Sam Kuntz was a great Afro-American transplant surgeon at the Down State University in New York, he would have been a senator or a future secretary of the State for Health, but he died, sadly, in the sixties at a very young age; he used to know each and every patient in intimate terms, how they responded and their individual needs; during his early morning ward rounds, he used to say if a patient is not smiling and saying “Hello Doc”, then he is rejecting his transplanted kidney. As he was involved with them so deeply he could sense a rejection without laboratory tests or a biopsy. Hospital administrators see a ward full of patients and they are happy of the money they bring, but Sam saw individual patients with different needs; he saw them as individuals, with physical, medical, surgical, emotional, and spiritual needs. This is a level of involvement that we should have in grafting the love of God into our lives. Disciples saw crowds, but Jesus saw individuals in the crowd with specific needs. When get grafted with the love of God we should be able to see individual in the crowds with unspoken needs. Christmas is particularly a time that we write very personal and endearing notes to our friends and relations, at Christmas time we buy gifts to fit individuals that we love, we have the image of the person in our mind when we select a gift. Searching for addresses, scratching the memory for Christian names, buying and packing presents and cooking for Christmas day are all done with great care and concern for individuals that we know and love.

‘I am the true vine’ passages and ‘abide in me’ passages of St. John’s Gospel give us an assurance about this grafted life in Jesus. This grafting is not done by our efforts but through God’s amazing grace because it says further in this Gospel, “You did not choose me but I chose you.

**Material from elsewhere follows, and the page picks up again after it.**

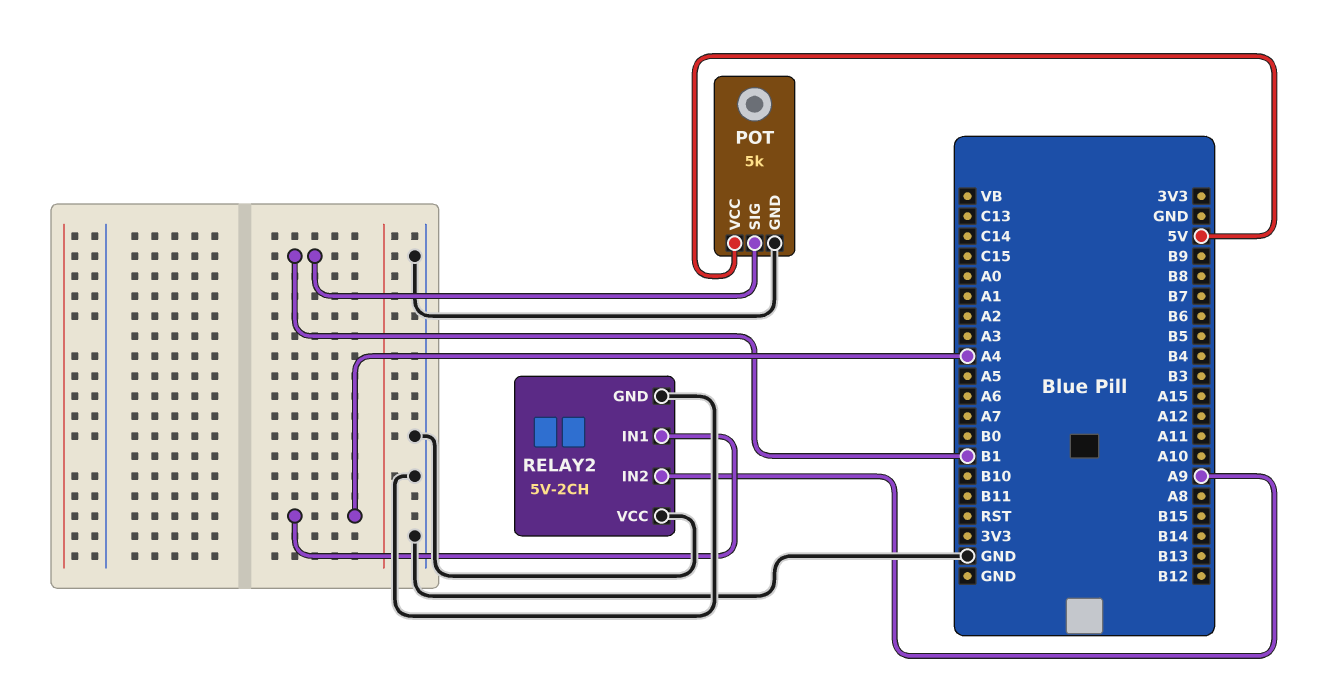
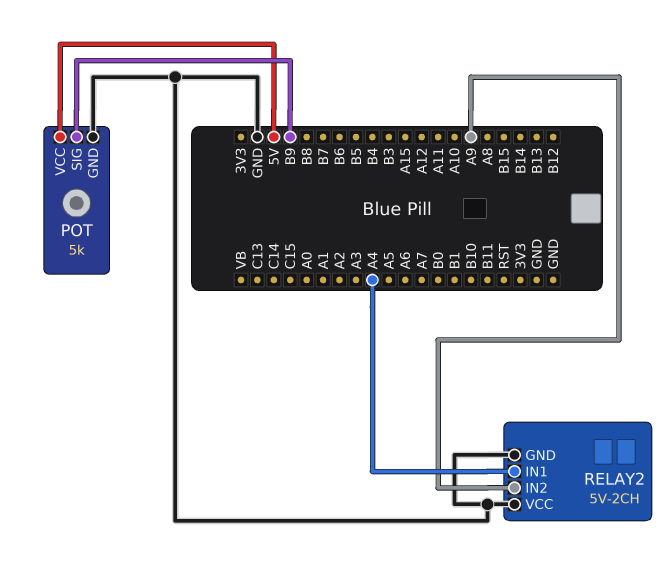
POT pin SIG: B1 -> B9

And I appointed you to go and bear fruit, fruit that will last, so that the Father will give you whatever you ask him in my name.” This is an amazing adoption; what did we do to deserve this? This realisation should allow us to bend our knees in utter humility to accept this new status. In Bhagavad-Gita we read, “But he who is deluded by ego thinks ‘I am the doer.’ He who has the true insight into the operations of gunas and their various functions knows that the gunas acts on gunas, and remains unattached to his action.” Disciples are compared to branches of vine drawing their life-giving energy from the vine of Christ with whom they are intimately grafted. Without this grafting with the source of life, a branch dies. This realisation gives St. Paul the courage to say, “I live, yet no longer I, but Christ liveth in me” (Galatians 2:20).

This grafted life is important for discipleship because Jesus said, “If you abide in my word, you are truly my disciples; you will know the truth and the truth will set you free.” Therefore, it is important to allow ourselves to be totally and completely immersed in Jesus to have an organic union with him; this may help others to find Jesus though our lifestyles and actions. St. Peter expresses his eagerness for completeness when Jesus washes the feet of his disciples; initially, Peter says, “You will never wash my feet.” But, when Peter partially understands that Jesus’ washing of their feet is a powerful symbol of his love towards them, he wants more than just washing of his feet, he says, “Lord, do not wash only my feet, then! Wash my hands and head too!”(John 13: 8, 9). It is very clearly stated that it is not words but action that is important to lead a spiritual life. Not everyone who calls him’ Lord , Lord’ will enter the kingdom of God, but only those who do the will of his heavenly Father. This is why Jesus taught us to pray, “Let Thy will be done on earth as it is in heaven.”